*TASKS TO PERFORM*.
(a) Write out the part of the conference summary from "The Community Colleges" to "Don Perlgut, reports.".
(b) In the records, take the lines from the line with "collector number: 70.K" to the end of the records. Give only those lines again, with "country" replaced by "nation" and everything else unchanged.

*SOURCE PASSAGE*.
──────

Community Colleges Australia Conference Summary: Sydney, 13-15 November 2018

The Community Colleges Australia (CCA) Conference – with the theme “Taking the Lead: Building Community” – took place on 13, 14 and 15 November in Sydney. CCA’s CEO, Dr Don Perlgut, reports.

By the end of the two days of Conference sessions it was clear: CCA had indeed “taken the lead” in marking not just the “present moment” but also clear paths for the future of Australia’s not-for-profit community education providers. The Conference showed the “true colours” of Australia’s community education sector: vital, engaged, creative, meaningful and innovative.

Community Education Student of the Year Awards

The Conference highlighted the achievements of community education students through the Second Annual Community Education Student of the Year Awards. This year’s student finalists came from Robinson College in Broken Hill (Lakisha Sloane, this year’s winner), Tamworth Community College (Jessica Urquhart, Highly Commended), Byron Community College, Central Coast Community College, Community College Northern Inland, St George & Sutherland Community College, WEA Illawarra and the Youth Development Foundation. Seven of the eight finalists attended the Conference dinner (see photos).

──────

*THE INPUT*.
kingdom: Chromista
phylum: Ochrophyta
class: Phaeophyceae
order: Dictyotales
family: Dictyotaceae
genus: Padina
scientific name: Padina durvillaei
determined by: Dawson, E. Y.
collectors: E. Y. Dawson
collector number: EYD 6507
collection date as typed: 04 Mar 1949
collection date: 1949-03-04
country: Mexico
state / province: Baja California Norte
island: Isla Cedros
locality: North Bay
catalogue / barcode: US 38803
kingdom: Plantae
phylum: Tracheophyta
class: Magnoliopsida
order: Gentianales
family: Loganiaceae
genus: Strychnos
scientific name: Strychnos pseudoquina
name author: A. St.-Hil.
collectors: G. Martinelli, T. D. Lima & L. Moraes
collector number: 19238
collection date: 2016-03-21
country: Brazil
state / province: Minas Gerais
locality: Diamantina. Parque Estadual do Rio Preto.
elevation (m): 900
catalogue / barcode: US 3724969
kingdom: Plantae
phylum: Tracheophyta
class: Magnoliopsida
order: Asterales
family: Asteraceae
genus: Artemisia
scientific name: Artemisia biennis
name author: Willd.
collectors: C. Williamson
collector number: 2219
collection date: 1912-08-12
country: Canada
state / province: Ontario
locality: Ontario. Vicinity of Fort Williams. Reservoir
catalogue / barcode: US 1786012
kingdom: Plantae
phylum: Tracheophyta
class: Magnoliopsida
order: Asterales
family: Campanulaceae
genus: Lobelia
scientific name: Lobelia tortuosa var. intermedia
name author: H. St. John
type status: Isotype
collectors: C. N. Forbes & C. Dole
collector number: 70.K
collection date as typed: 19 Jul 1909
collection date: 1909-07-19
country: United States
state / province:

──────

*ANSWERS IN ORDER*.
(a)
The Community Colleges Australia (CCA) Conference – with the theme “Taking the Lead: Building Community” – took place on 13, 14 and 15 November in Sydney. CCA’s CEO, Dr Don Perlgut, reports.

(b)
collector number: 70.K
collection date as typed: 19 Jul 1909
collection date: 1909-07-19
nation: United States
state / province:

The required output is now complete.